_ABOUT THIS EXERCISE:_
Reproduce the listing exactly. Omit pictures.

-------- DATASET EXCERPT --------

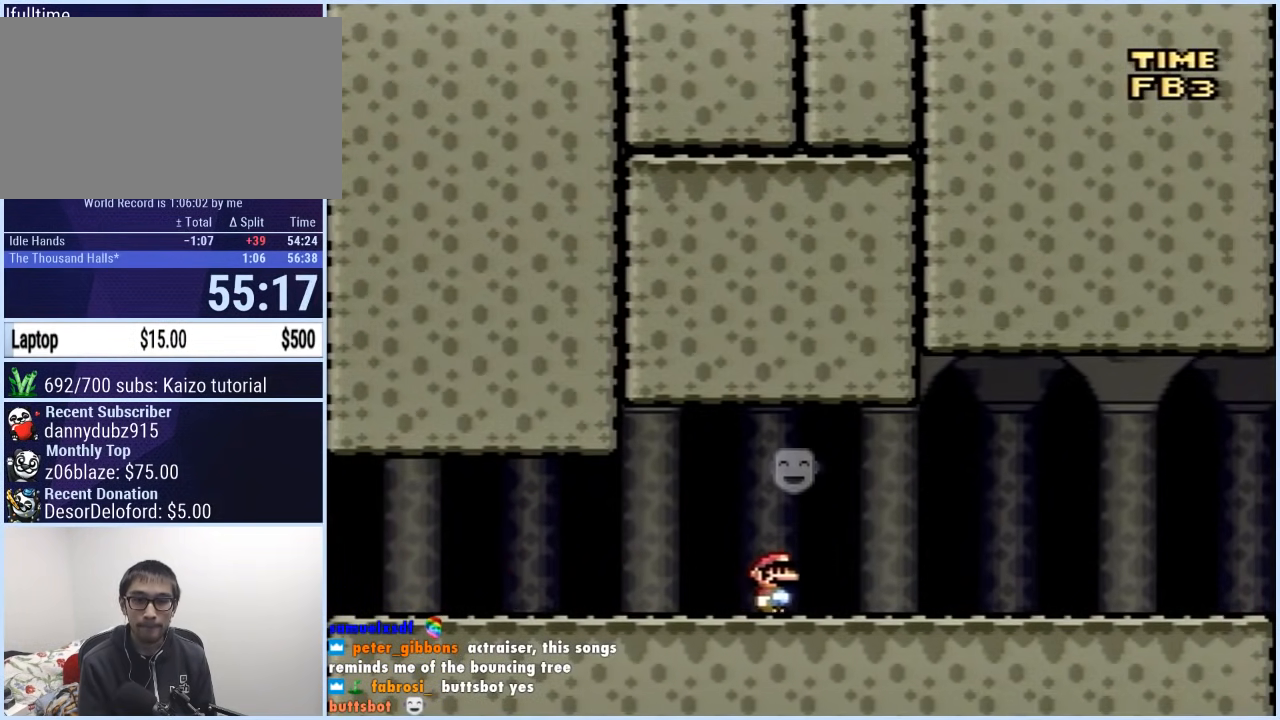
{"buttons": ["X", "DPAD_RIGHT"], "events": []}
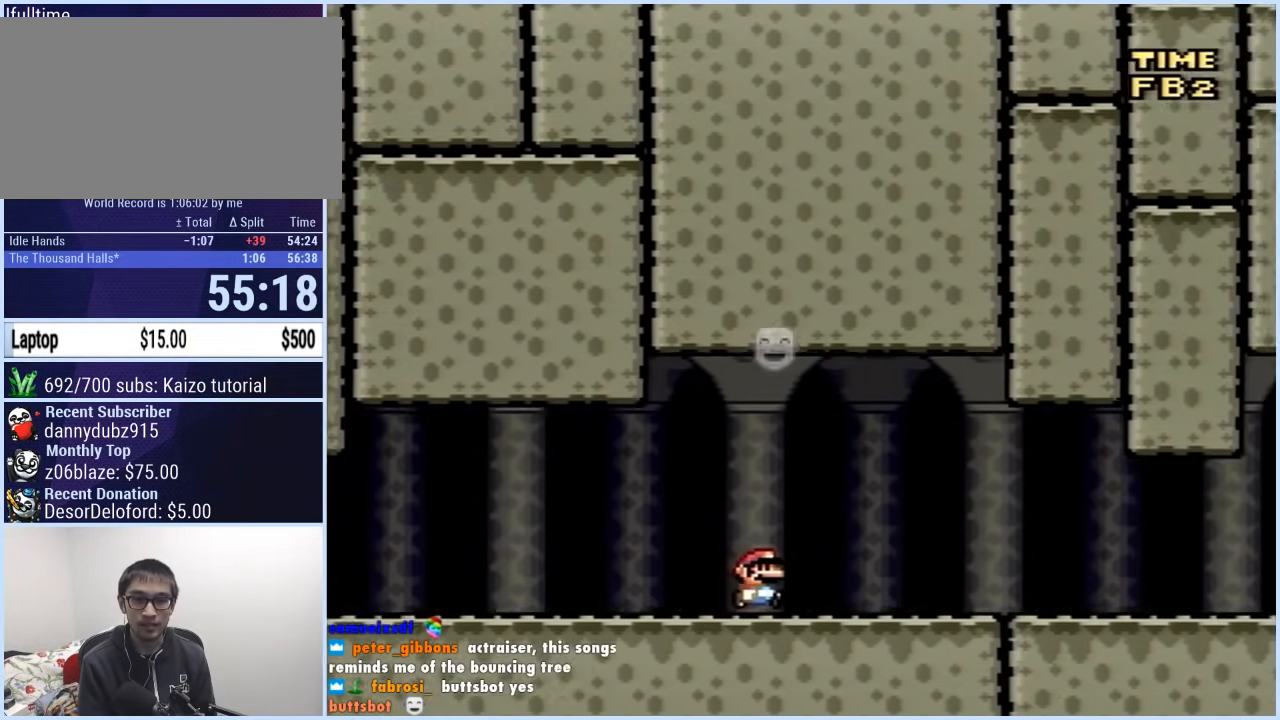
{"buttons": ["X", "DPAD_RIGHT"], "events": []}
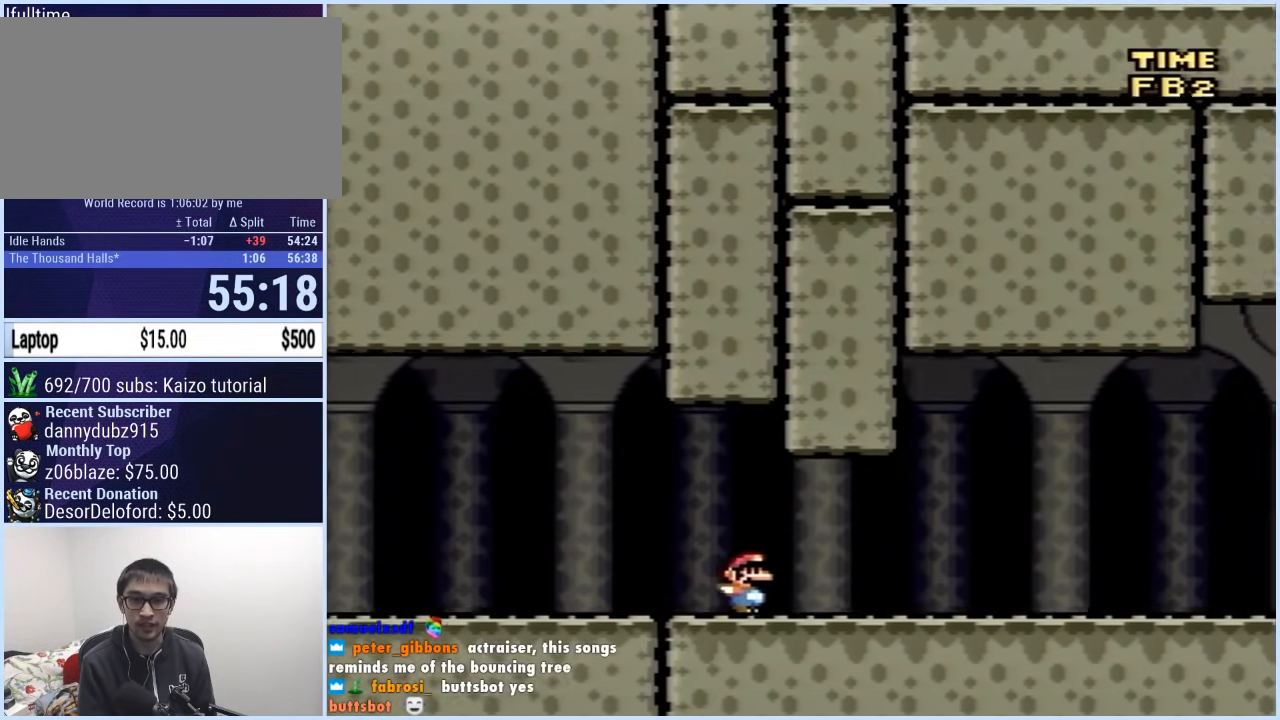
{"buttons": ["X", "DPAD_RIGHT"], "events": []}
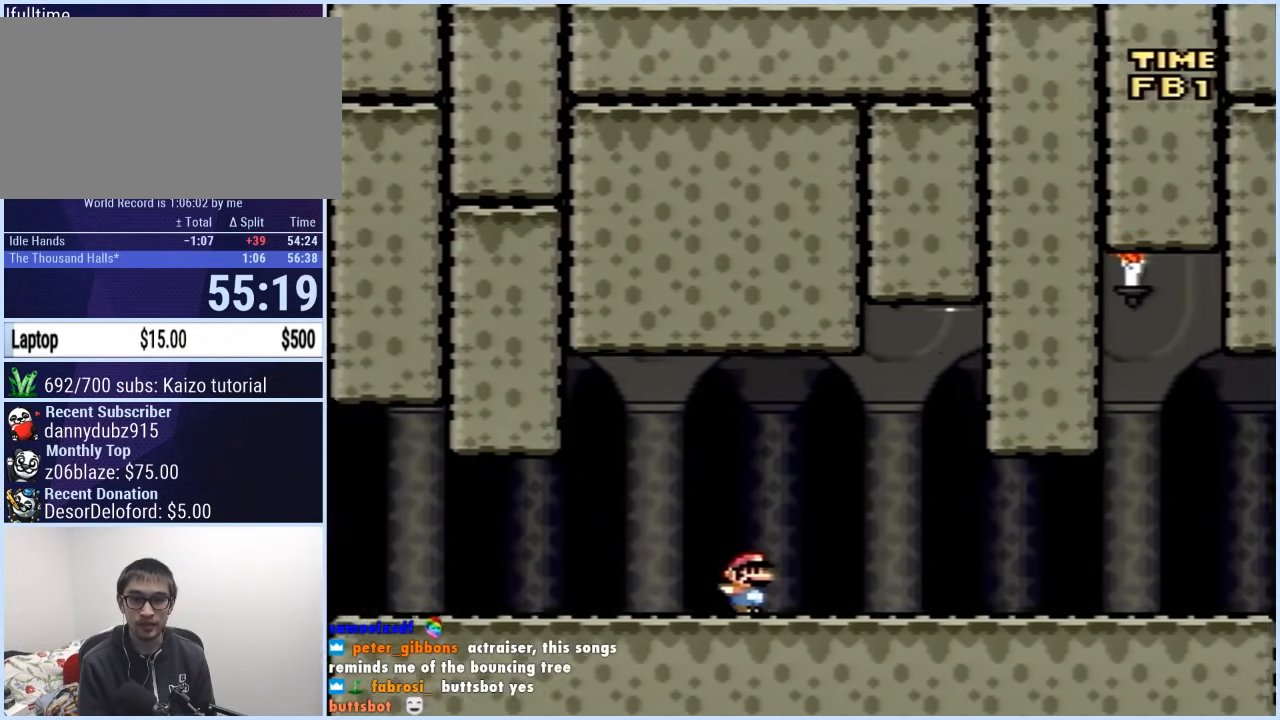
{"buttons": ["X", "DPAD_RIGHT"], "events": []}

--------

_PROBLEM SOLUTION:_
{"buttons": ["X", "DPAD_RIGHT"], "events": []}
{"buttons": ["X", "DPAD_RIGHT"], "events": []}
{"buttons": ["X", "DPAD_RIGHT"], "events": []}
{"buttons": ["X", "DPAD_RIGHT"], "events": []}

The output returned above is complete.